Krishnan Rohin, MacNeil S Danielle, Malvankar-Mehta Monali S
Department of Epidemiology and Biostatistics, Western University, London, Ontario, Canada.
BMJ Open. 2016 Jan 20;6(1):e009257. doi: 10.1136/bmjopen-2015-009257.
To determine whether there still remains a significant advantage in the use of sutures to staples for orthopaedic skin closure in adult patients.

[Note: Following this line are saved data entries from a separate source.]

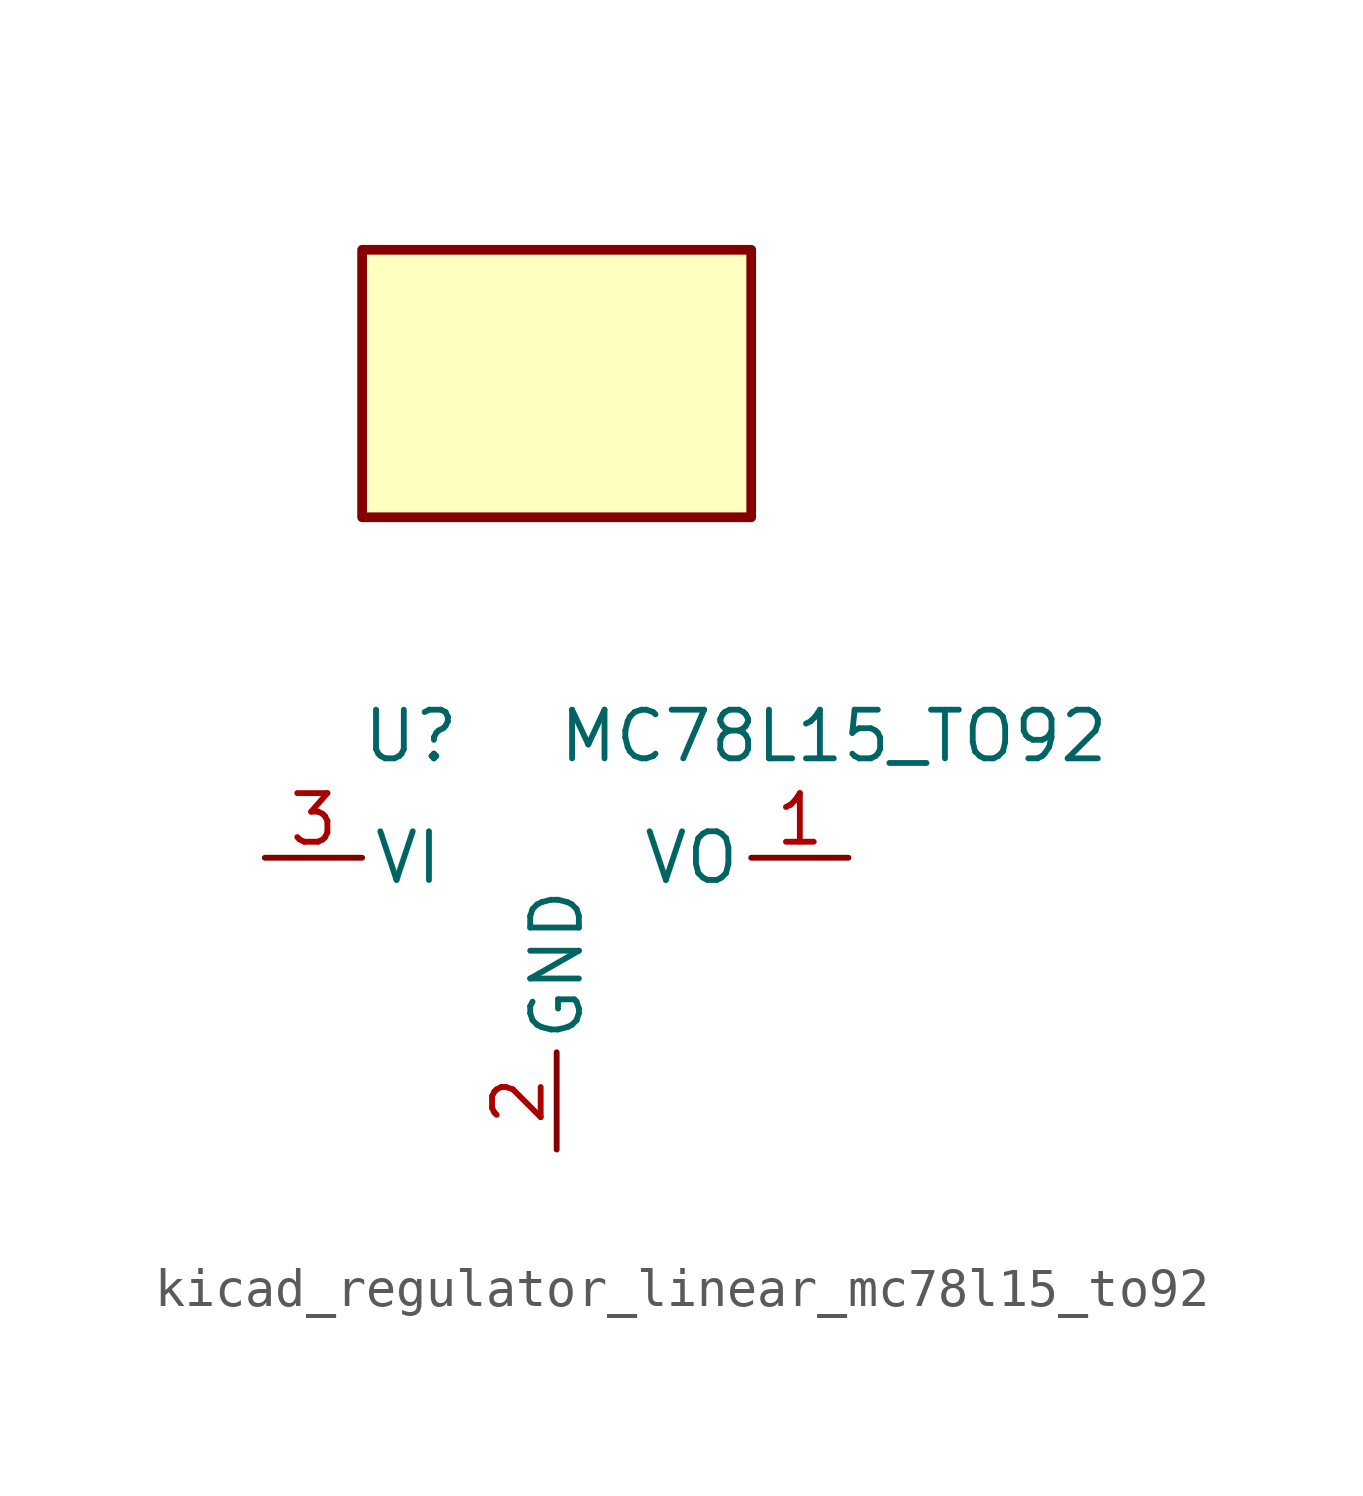
<source format=kicad_sym>
(kicad_symbol_lib
  (version 20220914)
  (generator kicad_symbol_editor)
  (symbol "kicad_regulator_linear_mc78l15_to92"
    (pin_names
      (offset 0.254))
    (property "Reference" "U"
      (at -3.81 3.175 0)
      (effects (font (size 1.27 1.27))))
    (property "Value" "MC78L15_TO92"
      (at 0 3.175 0)
      (effects (font (size 1.27 1.27)) (justify left)))
    (symbol "kicad_regulator_linear_mc78l15_to92_0_1"
      (rectangle (start 5.08 15.875) (end -5.08 8.89) (stroke (width 0.254) (type default)) (fill (type background))))
    (symbol "kicad_regulator_linear_mc78l15_to92_1_1"
      (pin power_out line (at 7.62 0 180) (length 2.54) (name "VO" (effects (font (size 1.27 1.27)))) (number "1" (effects (font (size 1.27 1.27)))))
      (pin power_in line (at 0 -7.62 90) (length 2.54) (name "GND" (effects (font (size 1.27 1.27)))) (number "2" (effects (font (size 1.27 1.27)))))
      (pin power_in line (at -7.62 0 0) (length 2.54) (name "VI" (effects (font (size 1.27 1.27)))) (number "3" (effects (font (size 1.27 1.27))))))))
</source>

Systematic Review/ Meta-Analysis.
MEDLINE-OVID, EMBASE-OVID, CINAHL and Cochrane Library. Grey and unpublished literature was also explored by searching: International Clinical Trial Registry, Grey Matters BIOSIS Previews, Networked Digital Library of Theses and Dissertations, ClinicalTrials.gov, UK Clinical Trials Gateway, UK Clinical Research Network Study Portfolio, Open Grey, Grey Literature Report, and Web of Science.
Articles were from any country, written in English and published after 1950. We included all randomised control trials and observational studies comparing adults (≥ 18 years) undergoing orthopaedic surgery who either received staples or sutures for skin closure. The primary outcome was the incidence of surgical site infection. Secondary outcomes included closure time, inflammation, length of stay, pain, abscess formation, necrosis, discharge, wound dehiscence, allergic reaction and health-related quality of life.
13 studies were included in our cumulative meta-analysis conducted using Review Manager V.5.0. The risk ratio was computed as a measure of the treatment effect taking into account heterogeneity. Random-effect models were applied. There was no significant difference in infection comparing sutures to staples. The cumulative relative risk was 1.06 (0.46 to 2.44). In addition, there was no difference in infection comparing sutures to staples in hip and knee surgery, respectively. Lastly, except for closure time, there was no significant difference in secondary outcomes comparing sutures to staples.
Except for closure time, there was no significant difference in superficial infection and secondary outcomes comparing sutures to staples was found. Given that there may in fact be no difference in effect between the two skin closure and the methodological limitations of included studies, authors should begin to consider the economic and logistic implications of using staples or sutures for skin closure.
CRD42015017481.
确定在成年患者的骨科手术皮肤缝合中,使用缝线与钉合器相比是否仍存在显著优势。
系统评价/荟萃分析。
MEDLINE - OVID、EMBASE - OVID、CINAHL和Cochrane图书馆。还通过搜索以下资源探索灰色文献和未发表文献:国际临床试验注册中心、Grey Matters BIOSIS Previews、学位论文网络数字图书馆、ClinicalTrials.gov、英国临床试验网关、英国临床研究网络研究组合、Open Grey、灰色文献报告和科学网。
文章来自任何国家,用英文撰写且发表于1950年之后。我们纳入了所有比较接受骨科手术的成年人(≥18岁)皮肤缝合时使用钉合器或缝线的随机对照试验和观察性研究。主要结局是手术部位感染的发生率。次要结局包括缝合时间、炎症、住院时间、疼痛、脓肿形成、坏死、引流、伤口裂开、过敏反应以及与健康相关的生活质量。
我们使用Review Manager V.5.0进行的累积荟萃分析纳入了13项研究。计算风险比以衡量考虑异质性后的治疗效果。应用随机效应模型。比较缝线和钉合器,感染方面无显著差异。累积相对风险为1.06(0.46至2.44)。此外,在髋关节和膝关节手术中,分别比较缝线和钉合器,感染方面也无差异。最后,除缝合时间外,比较缝线和钉合器的次要结局无显著差异。
除缝合时间外,比较缝线和钉合器,浅表感染和次要结局无显著差异。鉴于两种皮肤缝合方法在实际效果上可能并无差异,且纳入研究存在方法学局限性,作者应开始考虑使用钉合器或缝线进行皮肤缝合的经济和后勤意义。
PROSPERO注册号:CRD42015017481。